The vandalism did not happen in a vacuum. Royal West recently suspended a student for posting messages on her private Instagram account that condemned Israel’s actions in Gaza and repeated the claim that Israel allowed the Oct. 7 attacks to happen. Several students reported the posts. The school treated them as a conduct issue. The family says it was political speech and has begun filing a complaint with the Quebec Human Rights and Youth Rights Commission.

Police say they are aware of the suspension dispute and will question people as needed but insist they are not assigning motive. They say all possibilities remain open.

The student’s mother, Tina Vibert, says the graffiti may appear supportive but it is harmful. She said her daughter was home sick, asleep well before midnight, and frightened when she heard what happened. Vibert says the vandalism damages their effort to challenge what she believes was an unfair punishment. She says her daughter expressed outrage about a war, not hatred toward any student or group.

Inside the school, the atmosphere has been strained. The suspension has divided students and staff. The girl has received messages of support and also hateful comments. Vibert says her daughter feels betrayed by the administration and is struggling to maintain her dedication to a school where she was an honour student active in music and extracurriculars. She also says no counsellor support was offered to her daughter at any point, even while the school mobilized services for those upset by the graffiti.

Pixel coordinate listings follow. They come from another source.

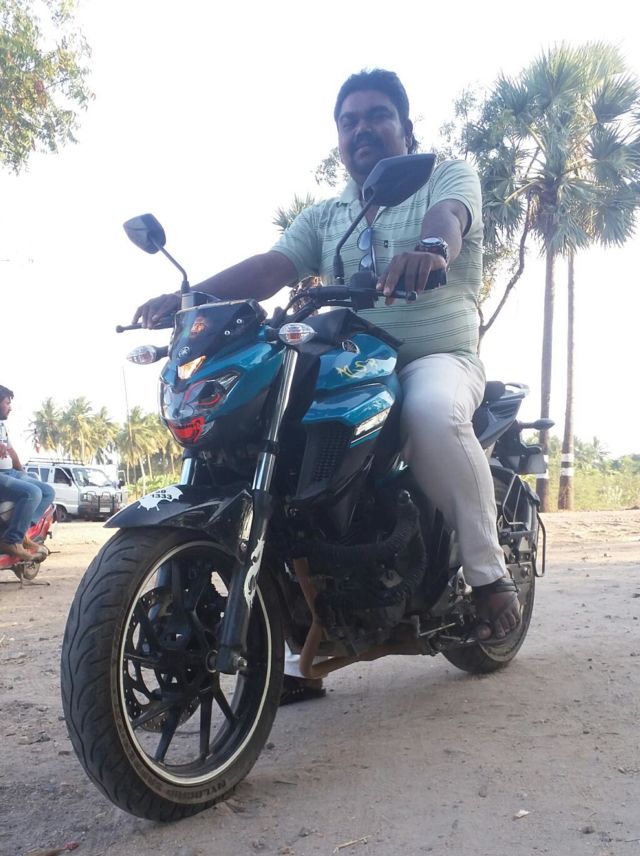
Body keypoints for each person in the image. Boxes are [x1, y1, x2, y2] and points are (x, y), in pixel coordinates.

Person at [133, 68, 521, 701]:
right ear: (338, 138)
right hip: (353, 358)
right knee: (278, 447)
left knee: (429, 415)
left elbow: (451, 217)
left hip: (433, 356)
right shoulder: (331, 214)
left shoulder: (443, 176)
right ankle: (295, 642)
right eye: (349, 121)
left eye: (377, 116)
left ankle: (489, 577)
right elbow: (272, 267)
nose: (361, 129)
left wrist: (432, 247)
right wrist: (190, 296)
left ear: (405, 127)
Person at [0, 385, 55, 561]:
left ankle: (21, 532)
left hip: (9, 472)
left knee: (47, 491)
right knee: (32, 493)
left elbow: (11, 451)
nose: (10, 407)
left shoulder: (2, 426)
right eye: (7, 403)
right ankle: (12, 541)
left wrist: (22, 472)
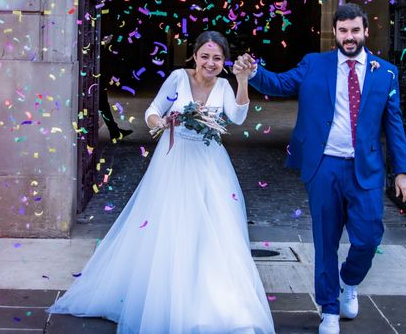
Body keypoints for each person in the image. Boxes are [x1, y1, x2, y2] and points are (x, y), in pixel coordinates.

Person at [48, 31, 274, 334]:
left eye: (217, 58)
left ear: (224, 61)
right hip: (175, 161)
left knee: (213, 232)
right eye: (205, 56)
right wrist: (162, 123)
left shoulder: (223, 85)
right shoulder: (178, 79)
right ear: (194, 56)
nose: (210, 63)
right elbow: (153, 111)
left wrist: (243, 81)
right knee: (173, 228)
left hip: (210, 164)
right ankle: (168, 298)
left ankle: (213, 301)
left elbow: (237, 117)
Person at [233, 4, 406, 334]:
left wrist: (403, 170)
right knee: (325, 241)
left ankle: (349, 280)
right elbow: (280, 84)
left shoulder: (385, 72)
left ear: (365, 32)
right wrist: (254, 72)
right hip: (325, 166)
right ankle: (329, 308)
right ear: (335, 33)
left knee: (369, 236)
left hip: (366, 170)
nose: (349, 37)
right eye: (343, 31)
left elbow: (394, 123)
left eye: (355, 30)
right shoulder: (314, 65)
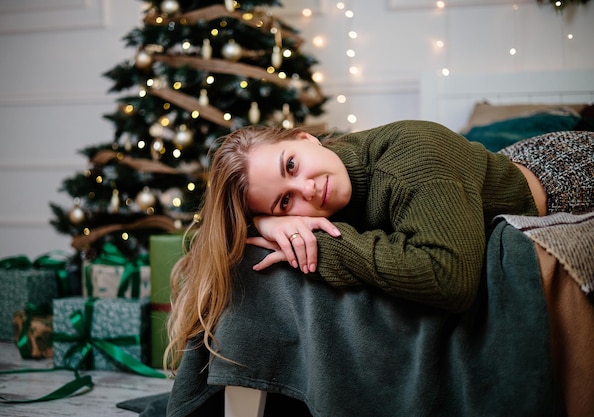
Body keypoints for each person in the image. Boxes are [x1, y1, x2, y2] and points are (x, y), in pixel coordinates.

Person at [164, 120, 594, 370]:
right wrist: (266, 220)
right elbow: (219, 237)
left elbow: (449, 277)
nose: (307, 191)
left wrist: (324, 245)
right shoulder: (332, 175)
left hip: (570, 173)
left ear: (304, 137)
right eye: (285, 199)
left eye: (291, 165)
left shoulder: (410, 160)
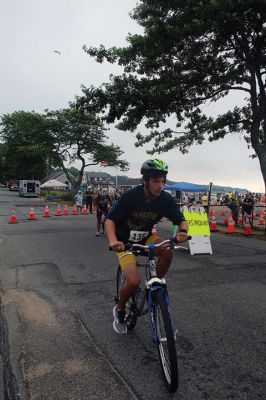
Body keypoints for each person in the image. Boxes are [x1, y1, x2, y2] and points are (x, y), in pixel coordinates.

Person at [105, 158, 188, 334]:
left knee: (167, 250)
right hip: (124, 242)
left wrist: (182, 231)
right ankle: (119, 309)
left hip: (146, 238)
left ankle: (154, 286)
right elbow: (110, 220)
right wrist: (113, 241)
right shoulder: (131, 196)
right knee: (134, 281)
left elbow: (181, 220)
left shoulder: (165, 199)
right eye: (156, 181)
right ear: (146, 181)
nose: (160, 185)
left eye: (163, 181)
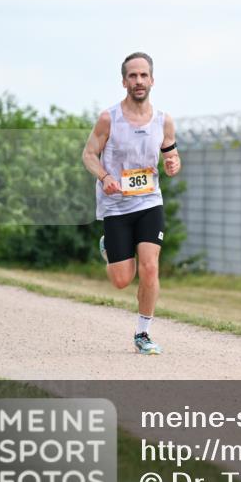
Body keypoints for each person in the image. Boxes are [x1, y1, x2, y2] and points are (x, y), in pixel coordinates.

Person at [82, 52, 181, 354]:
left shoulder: (163, 121)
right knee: (122, 280)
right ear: (124, 81)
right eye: (132, 76)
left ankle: (143, 333)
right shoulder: (108, 119)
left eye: (143, 75)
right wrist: (103, 176)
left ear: (152, 80)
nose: (138, 81)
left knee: (150, 268)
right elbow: (88, 155)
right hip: (116, 206)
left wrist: (173, 162)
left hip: (150, 202)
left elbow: (170, 153)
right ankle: (109, 247)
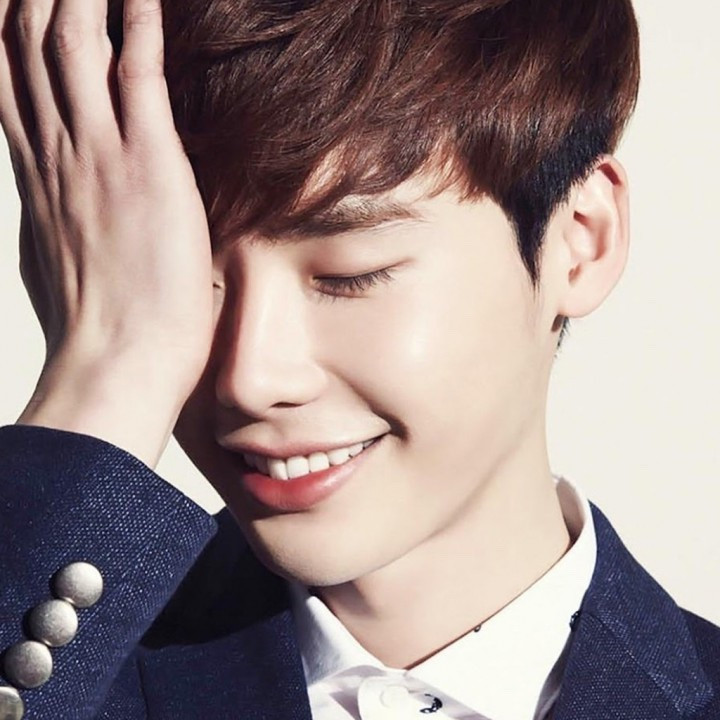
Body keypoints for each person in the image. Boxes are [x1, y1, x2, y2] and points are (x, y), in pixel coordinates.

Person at [0, 0, 717, 718]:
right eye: (184, 282)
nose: (251, 379)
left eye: (349, 276)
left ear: (581, 240)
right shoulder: (61, 677)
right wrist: (103, 373)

The Royal West incident comes as Montreal sees a surge of anti-Israel activism and a rise in anti-Jewish hate crimes. Local synagogues have been vandalized, Jewish homes and community buildings have been defaced with political slogans. Rallies linked to the war have produced frightening scenes where Jewish bystanders have been harassed or told to leave public spaces. Online, students across Montreal have reported coordinated harassment campaigns on platforms where pro-Israel content triggers backlash and pro-Jewish users are swarmed by anonymous accounts.

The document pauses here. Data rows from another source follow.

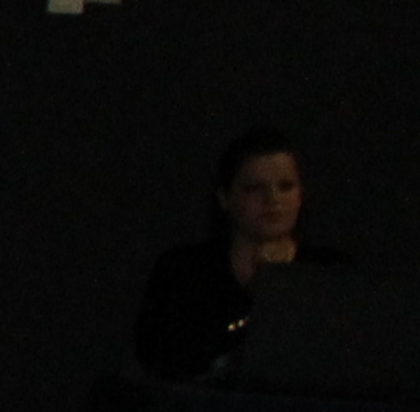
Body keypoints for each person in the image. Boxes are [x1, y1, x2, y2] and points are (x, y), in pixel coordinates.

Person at [130, 128, 326, 380]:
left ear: (301, 195)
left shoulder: (329, 270)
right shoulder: (183, 270)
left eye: (285, 186)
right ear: (225, 198)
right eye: (254, 189)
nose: (272, 199)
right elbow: (157, 355)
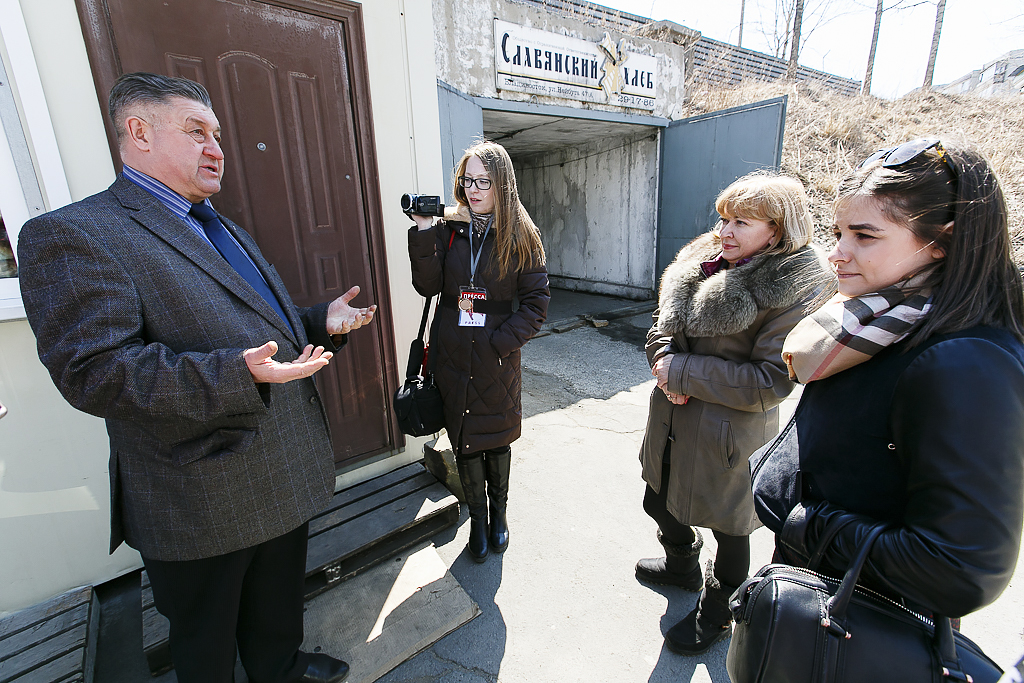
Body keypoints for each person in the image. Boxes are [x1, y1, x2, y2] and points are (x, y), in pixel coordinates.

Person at [17, 73, 377, 683]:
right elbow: (94, 373)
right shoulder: (75, 235)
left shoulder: (216, 222)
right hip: (199, 495)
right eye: (195, 131)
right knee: (205, 644)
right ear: (138, 133)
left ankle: (280, 670)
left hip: (278, 473)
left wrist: (321, 321)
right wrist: (235, 374)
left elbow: (250, 328)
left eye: (216, 134)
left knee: (277, 609)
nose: (217, 148)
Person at [753, 139, 1024, 641]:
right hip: (826, 603)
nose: (837, 253)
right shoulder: (881, 320)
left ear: (942, 241)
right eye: (838, 232)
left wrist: (805, 523)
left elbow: (960, 569)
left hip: (868, 630)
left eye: (865, 235)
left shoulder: (965, 361)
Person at [637, 172, 830, 655]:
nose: (725, 231)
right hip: (672, 417)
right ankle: (681, 566)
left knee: (730, 531)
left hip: (728, 435)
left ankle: (717, 612)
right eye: (723, 217)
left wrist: (679, 371)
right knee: (657, 501)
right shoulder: (701, 260)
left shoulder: (792, 289)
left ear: (778, 230)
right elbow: (663, 325)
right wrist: (662, 358)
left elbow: (771, 382)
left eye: (742, 222)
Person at [407, 140, 548, 563]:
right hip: (452, 355)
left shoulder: (522, 235)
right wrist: (422, 230)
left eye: (483, 181)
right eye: (467, 180)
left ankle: (499, 516)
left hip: (495, 357)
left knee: (497, 440)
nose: (473, 189)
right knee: (465, 440)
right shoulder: (448, 229)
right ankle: (478, 520)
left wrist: (500, 344)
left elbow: (537, 304)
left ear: (502, 184)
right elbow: (428, 286)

Montreal police have said they are dealing with an unprecedented number of hate-crime files connected to the war. Jewish students at multiple English and French schools have reported harassment. University campuses have been roiled by aggressive slogans and confrontations. Some institutions have started adding extra patrols around Jewish buildings and Hillel offices. Several Jewish parents’ groups say they no longer feel safe sending their children to school on days when online calls for “actions” circulate.

In that wider context, the message on the wall at Royal West lands with more weight. A disciplinary decision over Instagram posts about Israel and Gaza has now exploded into property damage, school-wide anxiety and a new police investigation. Royal West says it acted promptly to secure the building and reassure families. Police say they will determine motive once suspects are identified.

For now, the school sits with boarded doors and a reminder that the conflict thousands of kilometres away is no longer distant. It is shaping conversations, behaviours and safety concerns in Montreal, and Royal West has become its newest symbol.